Response: The Department declines to adopt this suggestion as a requirement of the HIPAA Rules, because such a requirement would impose an undue disclosure burden on business associates. However, covered entities and business associates may include additional terms and conditions in their contracts beyond those required by § 164.504.
Comment: One commenter suggested establishing a certification process of business associates and subcontractors with regard to HIPAA compliance.
Response: The Department declines to establish or endorse a certification process for HIPAA compliance for business associates and subcontractors. Business associates and subcontractors are free to enlist the services of outside entities to assess their compliance with the HIPAA Rules and certification may be a useful compliance tool for entities, depending on the rigor of the program. However, certification does not guarantee compliance and therefore “certified” entities may still be subject to enforcement by OCR.
Comment: One commenter requested clarification on when it is not feasible for a business associate to terminate a contract with a subcontractor.
Response: Whether it is feasible for a business associate to terminate an agreement with a business associate subcontractor is a very fact-specific inquiry that must be examined on a case-by-case basis. For example, termination is not feasible for a business associate with regard to a subcontractor relationship where there are no other viable business alternatives for the business associate (when the subcontractor, for example, provides a unique service that is necessary for the business associate’s operations). See our prior guidance on this issue as it applies to covered entities and business associates in Frequently Asked Question #236, available at http://www.hhs.gov/ocr/privacy/hipaa/faq/business_associates/236.html.[Link no longer active]

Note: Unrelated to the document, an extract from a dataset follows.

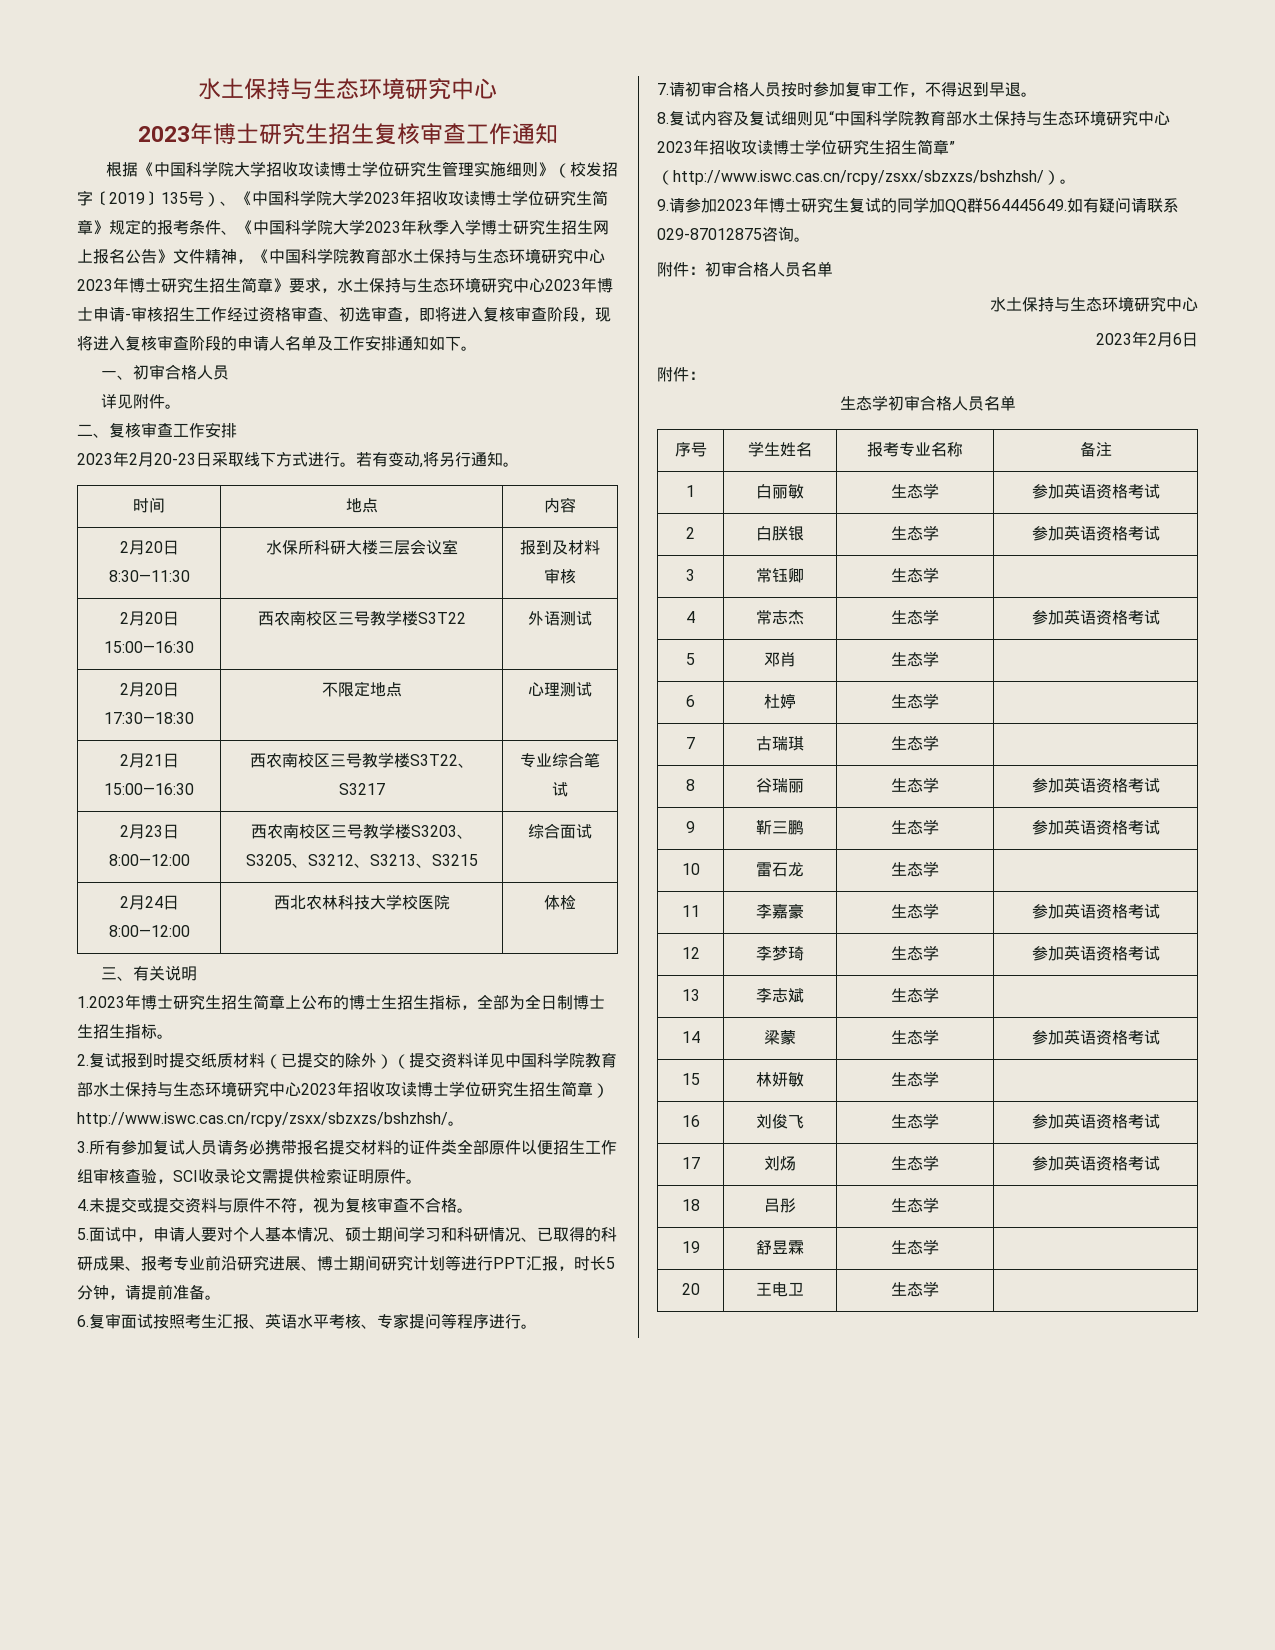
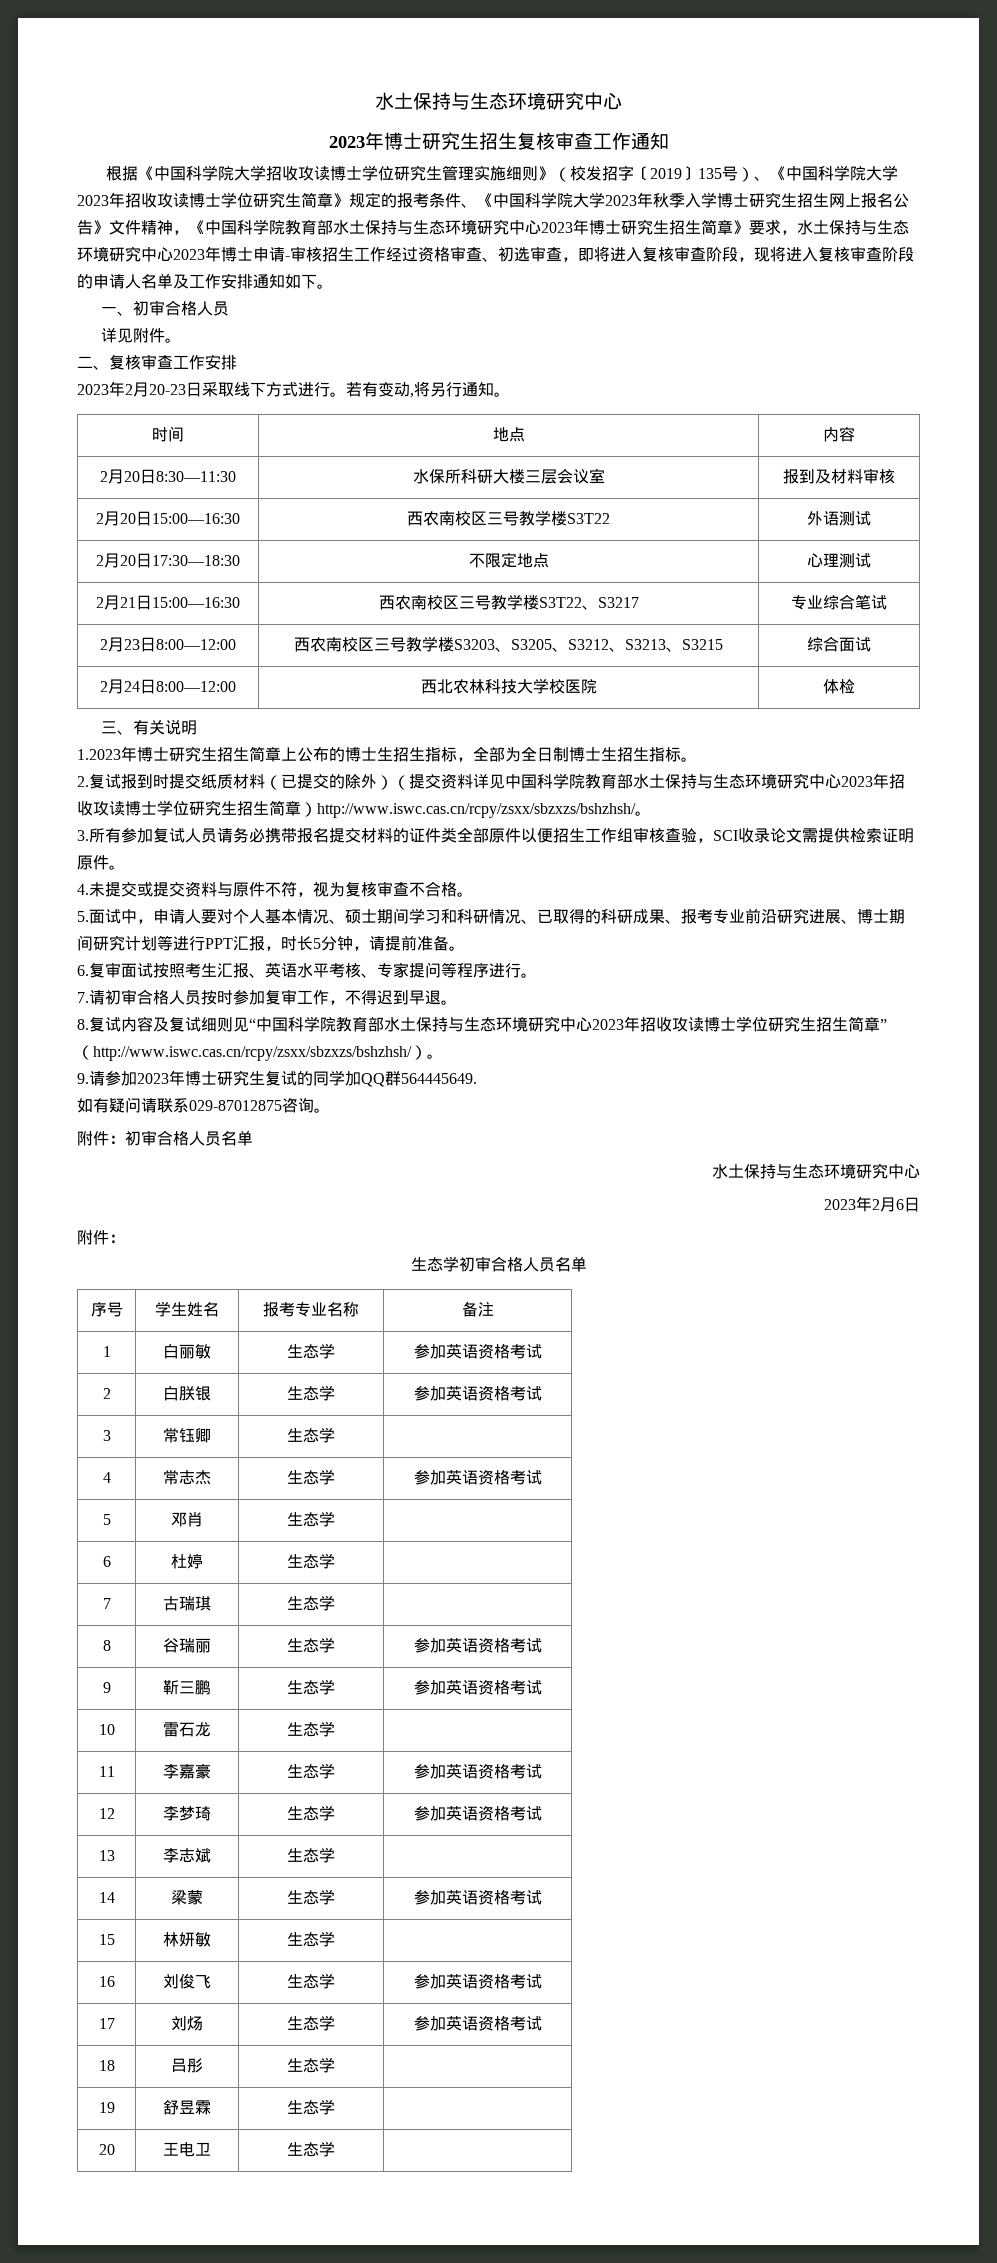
(1067, 205) none -> (477, 1078) //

| HHS Description From the Original Rulemaking General Rules for Uses and Disclosures of Protected Health Information: Disclosures to Business Associates |
In the proposed rule, other than for purposes of consultation or referral for treatment, we would have allowed a covered entity to disclose protected health information to a business partner only pursuant to a written contract that would, among other specified provisions, limit the business partner's uses and disclosures of protected health information to those permitted by the contract, and would impose certain security, inspection and reporting requirements on the business partner. We proposed to define the term “business partner” to mean, with respect to a covered entity, a person to whom the covered entity discloses protected health information so that the person can carry out, assist with the performance of, or perform on behalf of, a function or activity for the covered entity.

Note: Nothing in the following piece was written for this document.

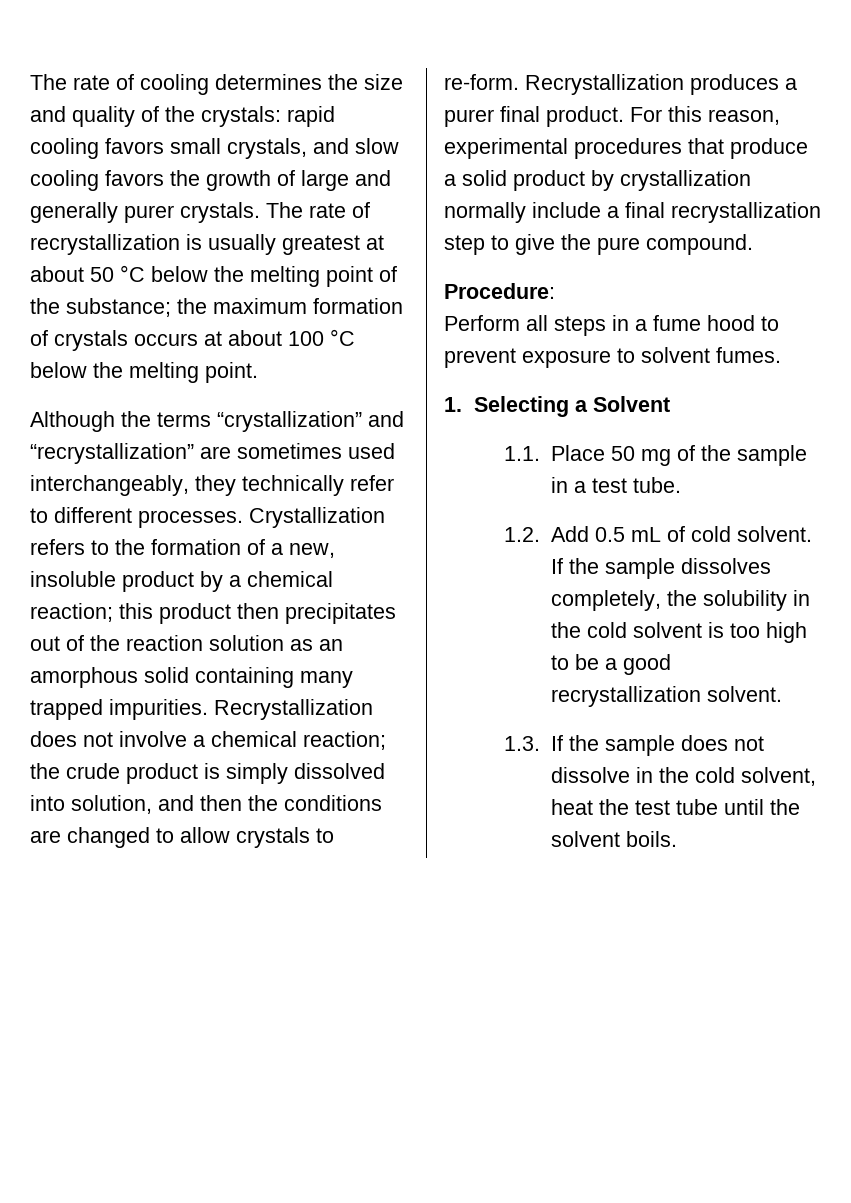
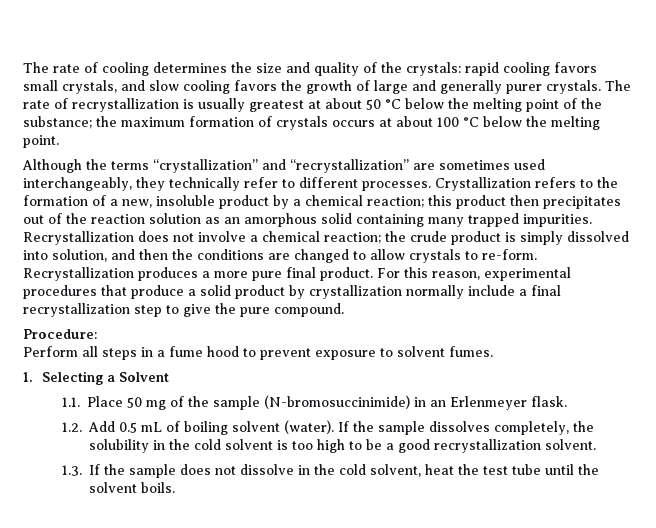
[444,109,494,127] purer -> [214,271,282,281] more pure
[550,477,681,493] in a test tube. -> [263,395,567,410] (N-bromosuccinimide) in an Erlenmeyer flask.
[690,526,812,542] cold solvent. -> [183,420,334,435] boiling solvent (water).

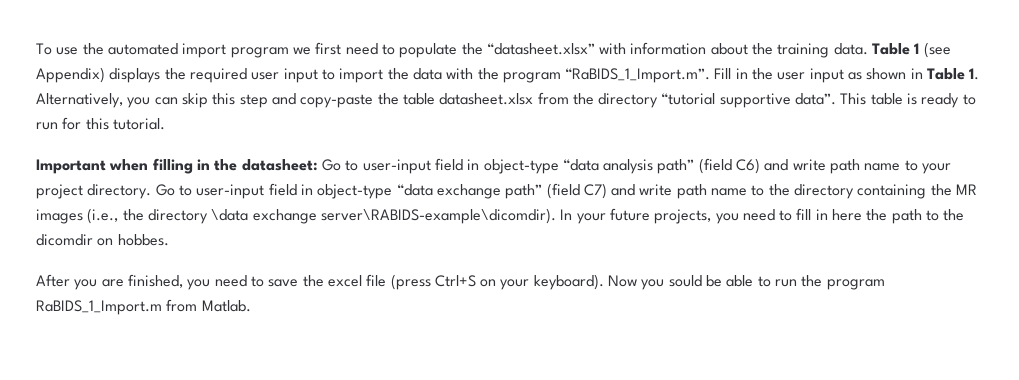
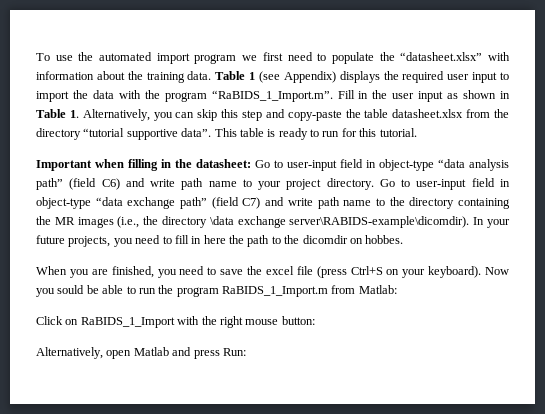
[36,274,70,287] After -> [36,266,67,275] When
[201,300,251,312] Matlab. -> [358,285,397,294] [36,316,315,328] [36,347,246,359] Matlab: // Click on RaBIDS_1_Import with the right mouse button: // Alternatively, open Matlab and press Run:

In the final rule, we change the term “business partner” to “business associate” and in the definition clarify the full range of circumstances in which a person is acting as a business associate of a covered entity. (See definition of “business associate” in § 160.103.) These changes mean that § 164.502(e) requires a business associate contract (or other arrangement, as applicable) not only when the covered entity discloses protected health information to a business associate, but also when the business associate creates or receives protected health information on behalf of the covered entity.
In the final rule, we modify the proposed standard and implementation specifications for business associates in a number of significant ways. These modifications are explained in the preamble discussion of § 164.504(e).
| HHS Response to Comments Received From the Original Rulemaking General Rules for Uses and Disclosures of Protected Health Information: Disclosures to Business Associates |
Comments on business associates are addressed in the preamble to § 164.504(e).